Blair Campbell wrote: > Testers are appreciated
I haven't tested really, but I ran it to see what it did. Afterwards, a look at the source's main() shows the dirs variable has malloc()'s and free()'s not matching either in count or block level conditionals, i.e. first loop malloc()'s are not free()'d and second malloc() in a conditional block is unconditionally free()'d.
The first issue will consume memory in the application unnecessarily, the second is either benign or potentially fatal, depending on whether the compiler follows ISO/ANSI C specs to auto-zero global variables. Compounding the first memory consumption problem, it doesn't look like the code is free()'ing all of its auto-malloc()'ed getcwd[95]()'s. Probably not a critical failing, but possibly significant in a DOS memory-limited/high file count environment .
I don't see how the application will read more than one line of an @ list file in main() without an associated loop construct for the fgets(), but perhaps I misunderstand the functionality and it's not to do so.

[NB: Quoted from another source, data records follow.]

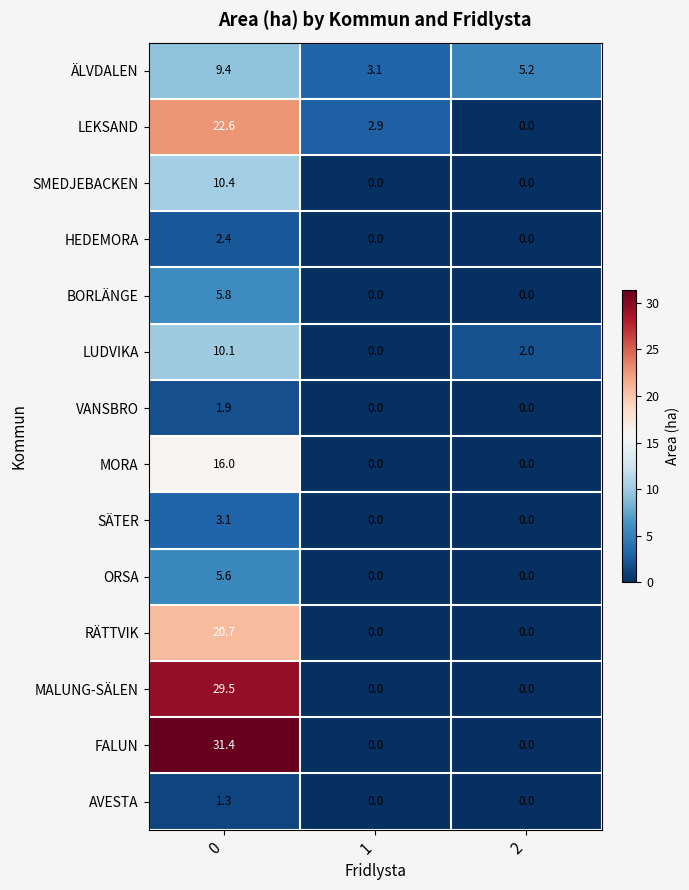

Is the value of SMEDJEBACKEN at 2 greater than the value of ÄLVDALEN at 1?

No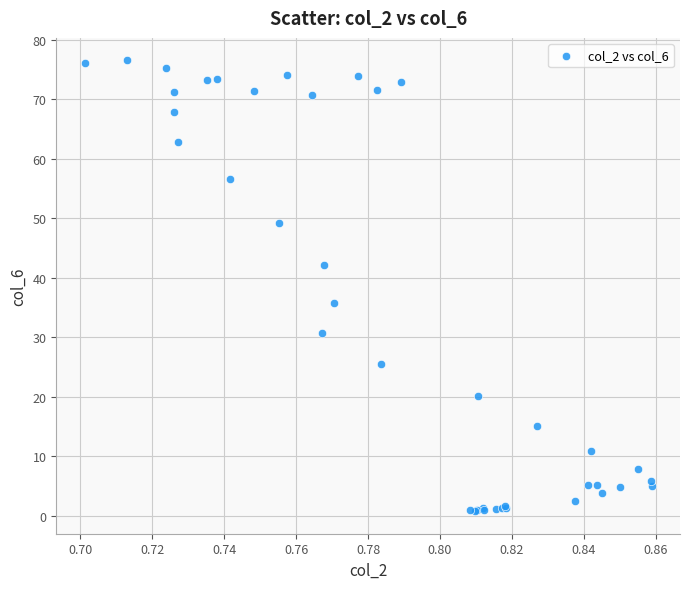

What Y value in the scatter plot is closest to 38?

35.8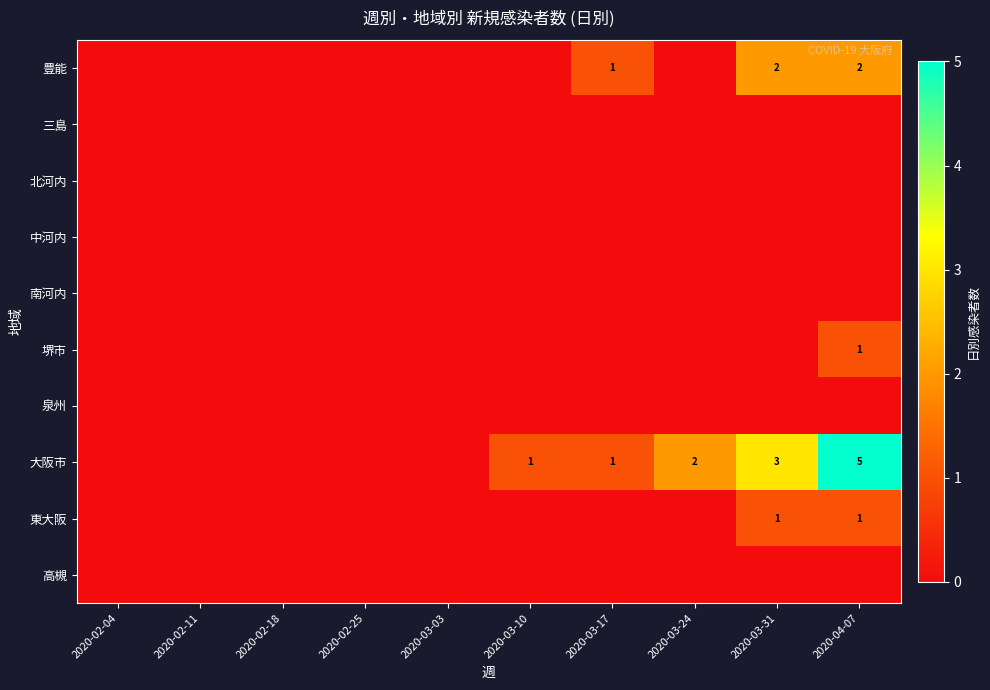

At how many categories does at least one series exceed 2?

2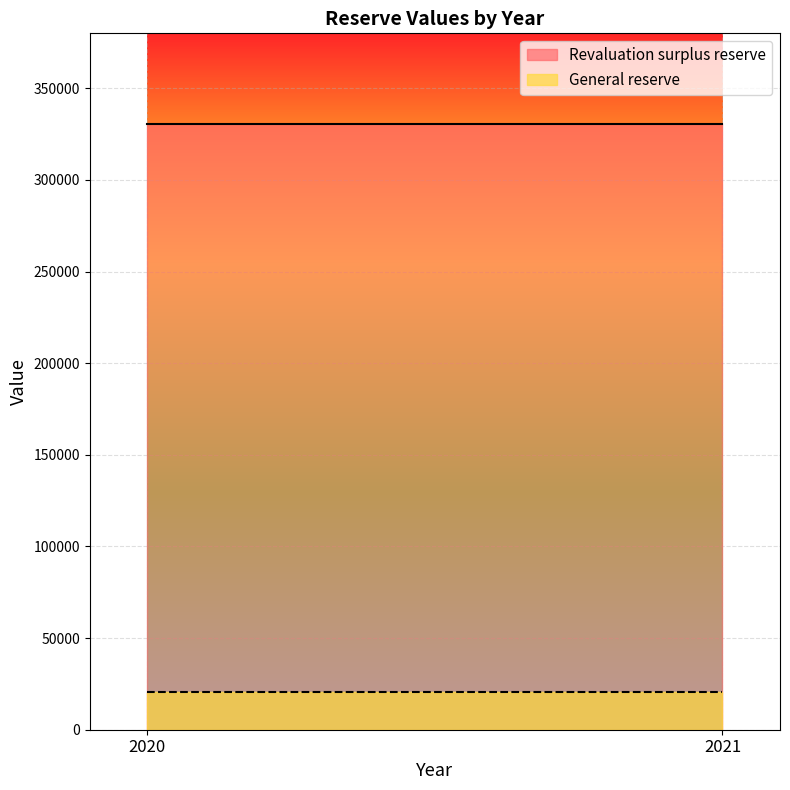

Reading left to right, what are all the values shown in this chart?

Revaluation surplus reserve: 2020=330417	2021=330417
General reserve: 2020=20368	2021=20368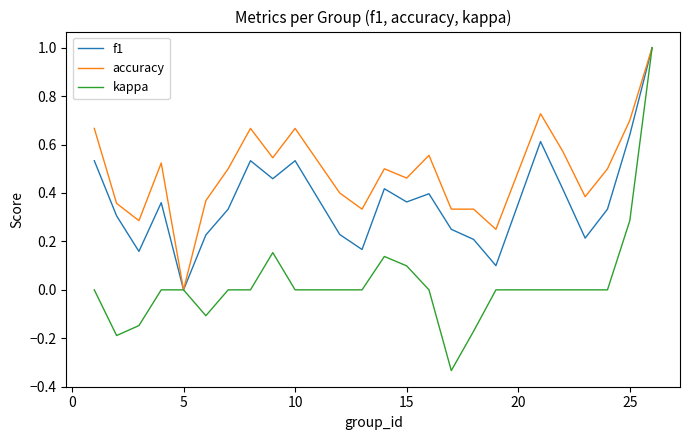

What is the highest value of the accuracy series?

1.0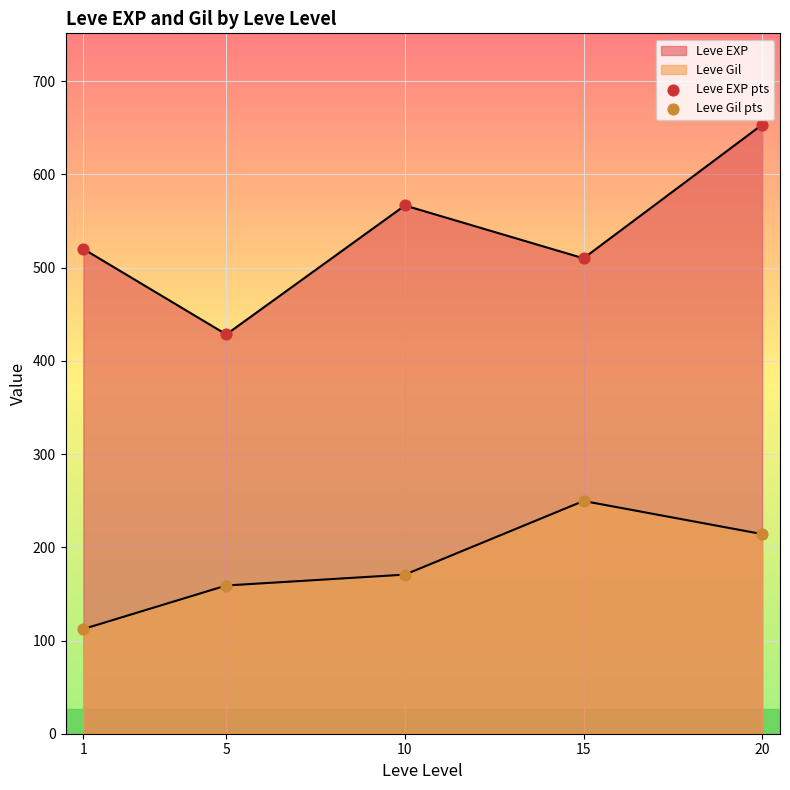

What is the total value across all series at 15?

759.7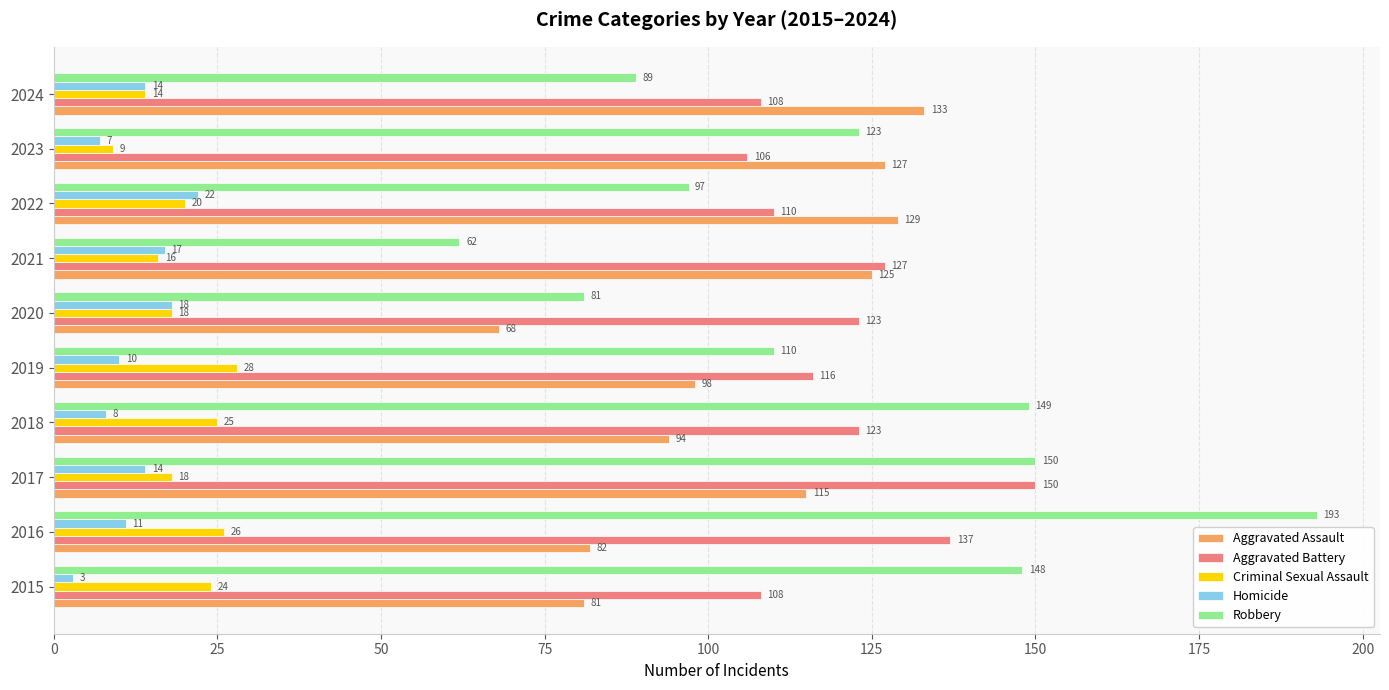

Rank the series by their maximum value, from highest to lowest.

Robbery, Aggravated Battery, Aggravated Assault, Criminal Sexual Assault, Homicide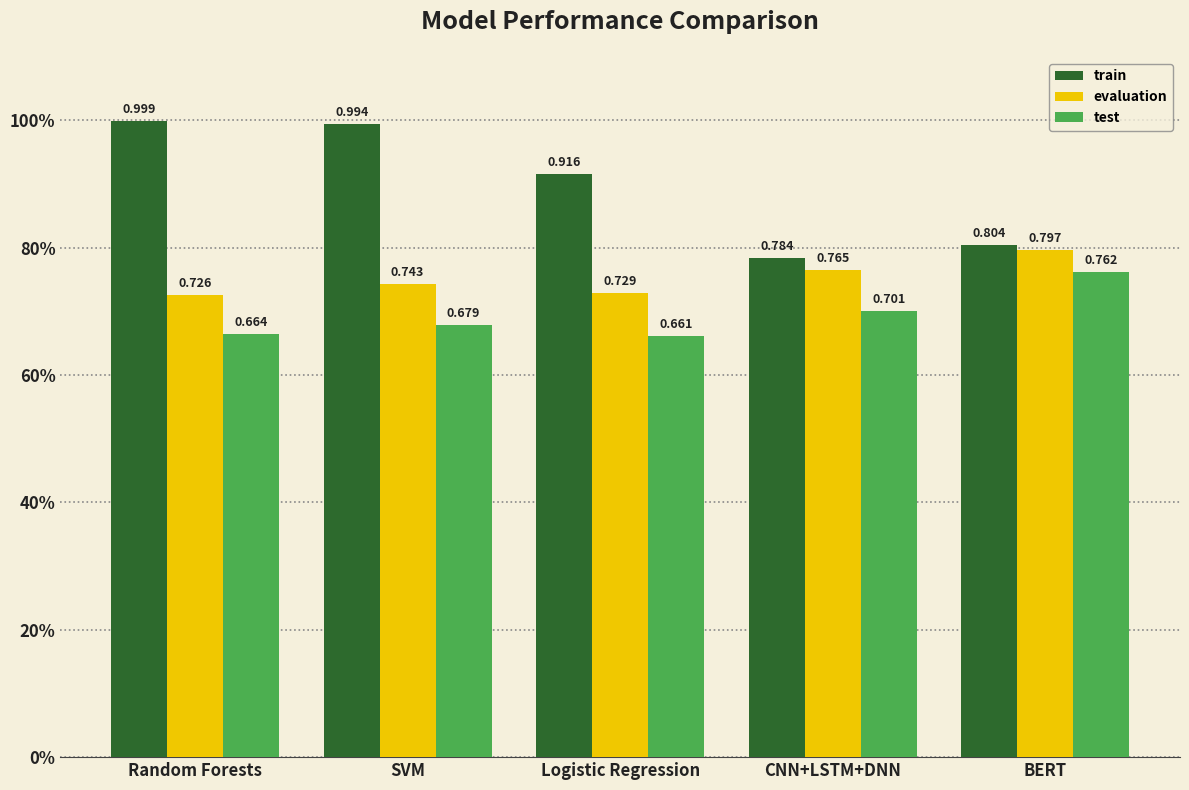

What are all the series names shown in the legend?

train, evaluation, test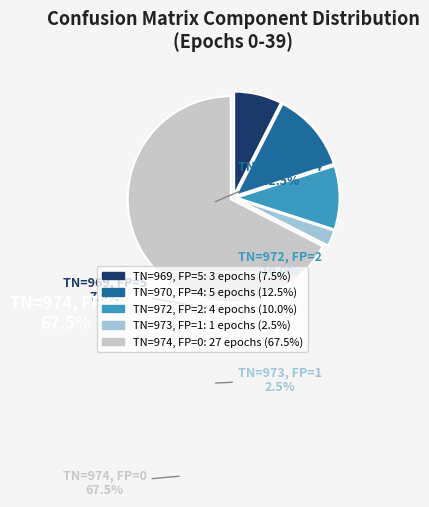

Is there a majority slice in this chart?

Yes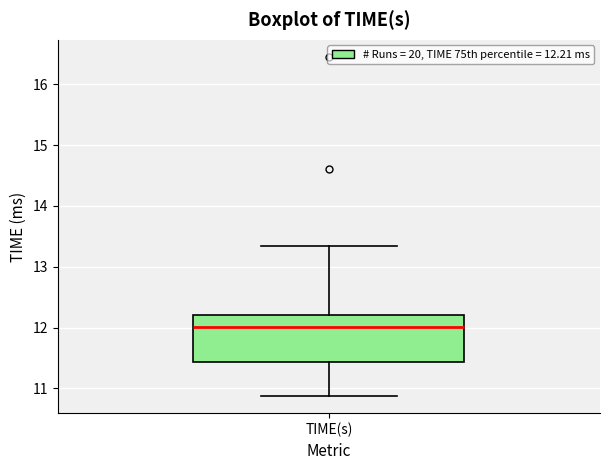

Where does the upper whisker of the box for TIME(s) end on the y-axis? The values are not printed on the chart, so give them approximately, as read against the axis.

13.3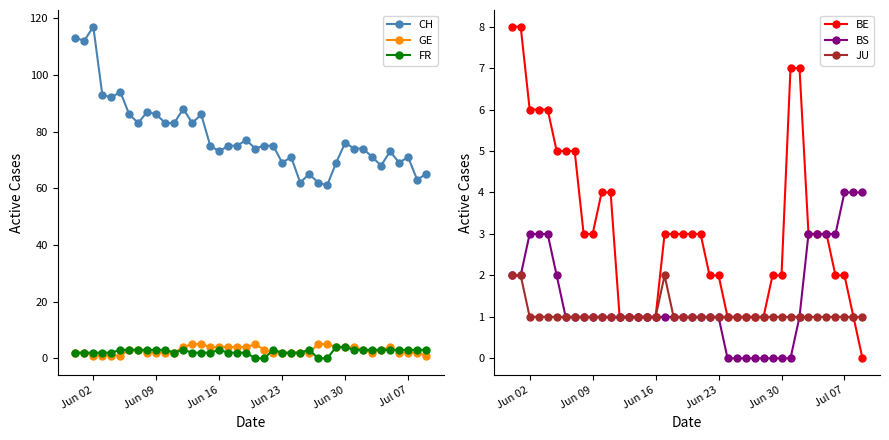

Is it true that JU equals 2 at Jun 09?

False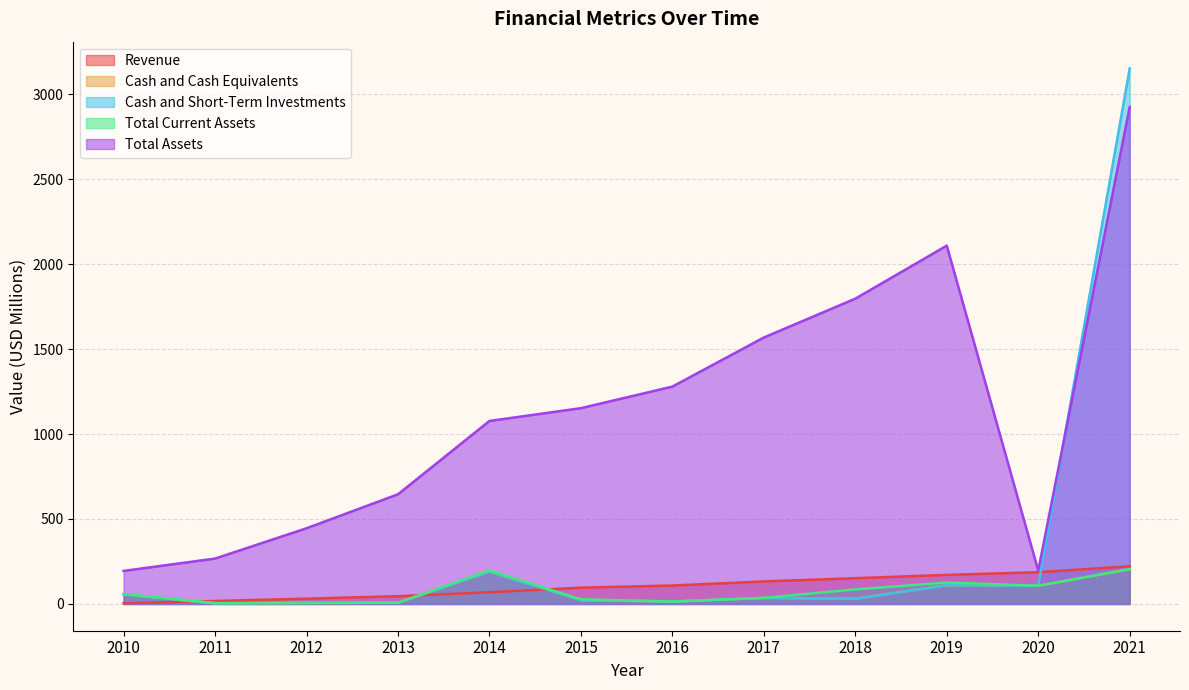

In Total Assets, how many points are lower than both neighbors (excluding endpoints)?

1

A last note from a quick look: the getdcwd95() function is guaranteed to create a buffer overflow. It malloc()'s buf's size based on length of the directory name returned in hbuf from getcurdir95(), then it places information at the beginning of buf, and finally strcpy()'s in the entire hbuf string used to size buf after the additional buf information bytes. That may explain the garbled directory listing displays I saw.